Explain how to factor \$\displaystyle x^9 - x^6 -x^3 + 1 \$? Thanks for the help!
• Aug 9th 2012, 12:12 PM
a tutor
Re: Factoring a polynomial?
You could work with \$\displaystyle y^3-y^2-y+1\$ and notice that when y=-1 the expression is zero so that y+1 is a factor.
• Aug 9th 2012, 12:58 PM
richard1234
Re: Factoring a polynomial?
Think of it as \$\displaystyle (x^9 - x^6) - (x^3 - 1)\$

Which is equal to \$\displaystyle x^6 (x^3 - 1) - (x^3 - 1) = (x^3 - 1)(x^6 - 1)\$.
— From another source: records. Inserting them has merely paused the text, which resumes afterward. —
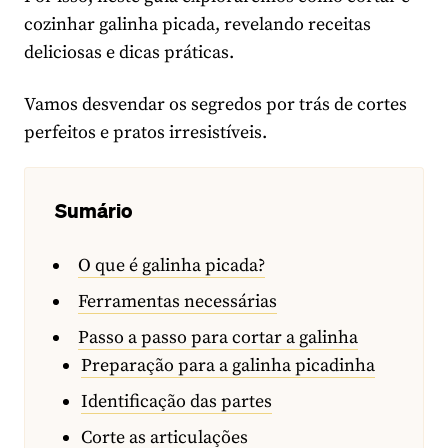
cozinhar galinha picada, revelando receitas
deliciosas e dicas práticas.
Vamos desvendar os segredos por trás de cortes
perfeitos e pratos irresistíveis.
Sumário
O que é galinha picada?
Ferramentas necessárias
Passo a passo para cortar a galinha
Preparação para a galinha picadinha
Identificação das partes
Corte as articulações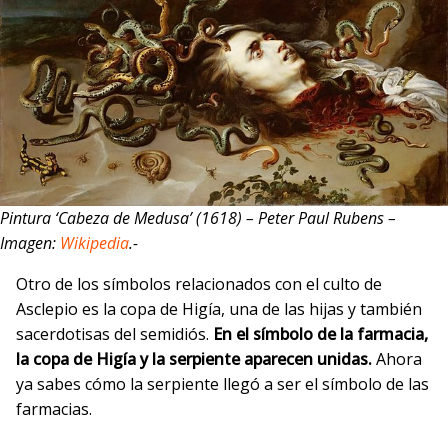
Pintura ‘Cabeza de Medusa’ (1618) – Peter Paul Rubens –
Imagen:
Wikipedia
.-
Otro de los símbolos relacionados con el culto de
Asclepio es la copa de Higía, una de las hijas y también
sacerdotisas del semidiós.
En el símbolo de la farmacia,
la copa de Higía y la serpiente aparecen unidas.
Ahora
ya sabes cómo la serpiente llegó a ser el símbolo de las
farmacias.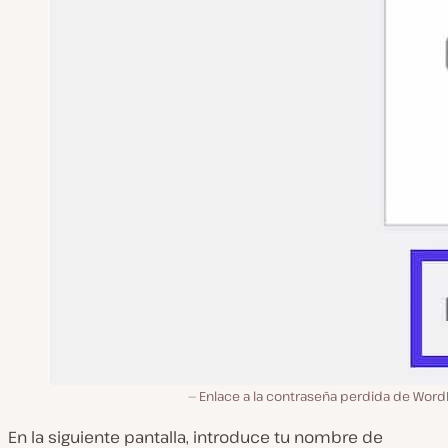
Enlace a la contraseña perdida de Word
En la siguiente pantalla, introduce tu nombre de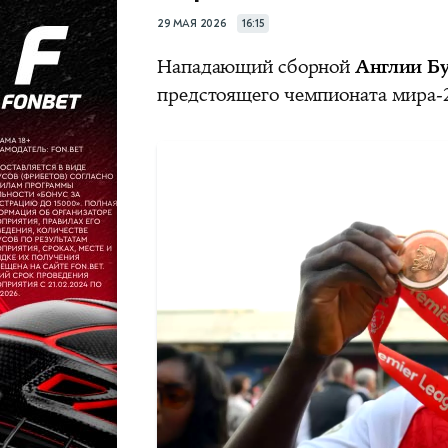
29 МАЯ 2026
16:15
Нападающий сборной
Англии Б
предстоящего чемпионата мира-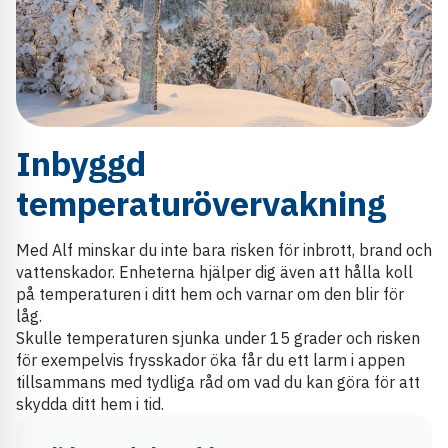
Inbyggd
temperaturövervakning
Med Alf minskar du inte bara risken för inbrott, brand och
vattenskador. Enheterna hjälper dig även att hålla koll
på temperaturen i ditt hem och varnar om den blir för
låg.
Skulle temperaturen sjunka under 15 grader och risken
för exempelvis frysskador öka får du ett larm i appen
tillsammans med tydliga råd om vad du kan göra för att
skydda ditt hem i tid.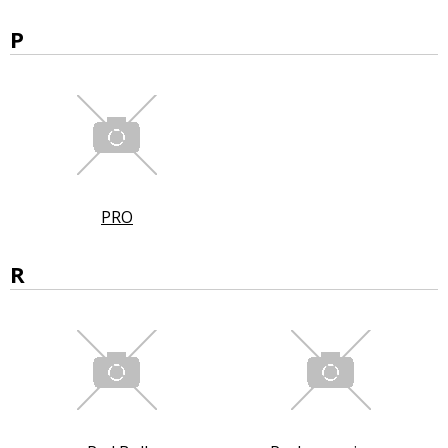
P
PRO
R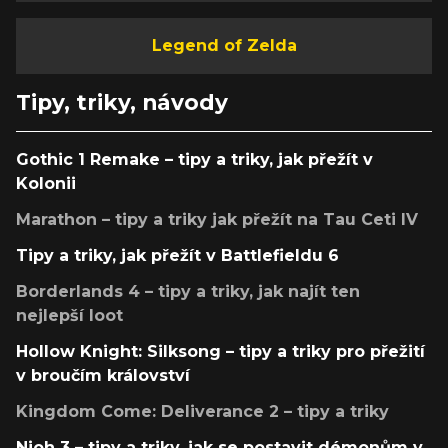
Legend of Zelda
Tipy, triky, návody
Gothic 1 Remake – tipy a triky, jak přežít v
Kolonii
Marathon – tipy a triky jak přežít na Tau Ceti IV
Tipy a triky, jak přežít v Battlefieldu 6
Borderlands 4 – tipy a triky, jak najít ten
nejlepší loot
Hollow Knight: Silksong – tipy a triky pro přežití
v broučím království
Kingdom Come: Deliverance 2 – tipy a triky
Nioh 3 – tipy a triky, jak se postavit démonům v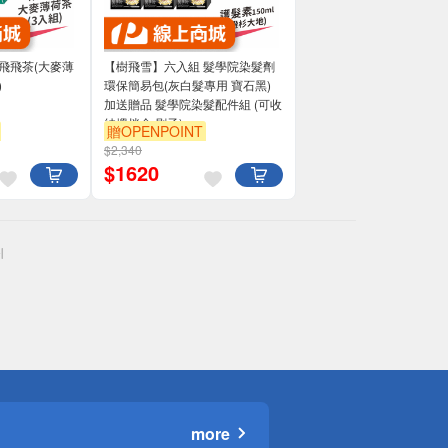
飛飛茶(大麥薄
【樹飛雪】六入組 髮學院染髮劑
)
環保簡易包(灰白髮專用 寶石黑)
加送贈品 髮學院染髮配件組 (可收
納攪拌盒 刷子)
贈OPENPOINT
$2,340
$
1620
more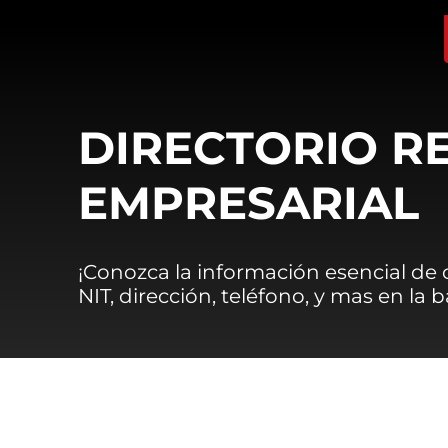
DIRECTORIO R
EMPRESARIAL
¡Conozca la información esencial de
NIT, dirección, teléfono, y mas en la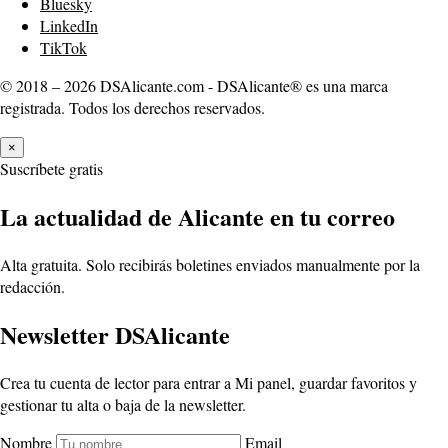
Bluesky
LinkedIn
TikTok
© 2018 – 2026 DSAlicante.com - DSAlicante® es una marca
registrada. Todos los derechos reservados.
×
Suscríbete gratis
La actualidad de Alicante en tu correo
Alta gratuita. Solo recibirás boletines enviados manualmente por la
redacción.
Newsletter DSAlicante
Crea tu cuenta de lector para entrar a Mi panel, guardar favoritos y
gestionar tu alta o baja de la newsletter.
Nombre
Email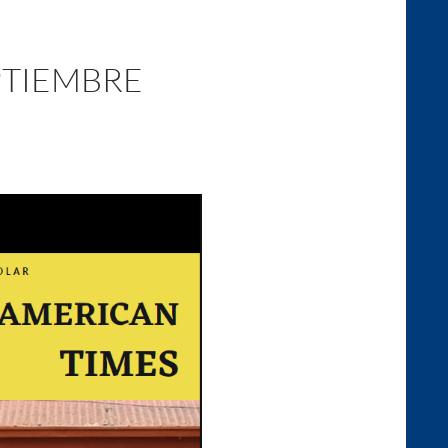
PTIEMBRE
That can be factored a lot more but I'll leave that to you.
• Aug 9th 2012, 04:16 PM
Mrdavid445
Re: Factoring a polynomial?
You could also use the rational root theorem, although that would take a while.
• Aug 9th 2012, 10:05 PM
richard1234
Re: Factoring a polynomial?
Quote:

Originally Posted by Mrdavid445
You could also use the rational root theorem, although that would take a while.

Yeah, it definitely would. I'd just factor it like I showed (or use a tutor's alternative solution, even though it's less intuitive).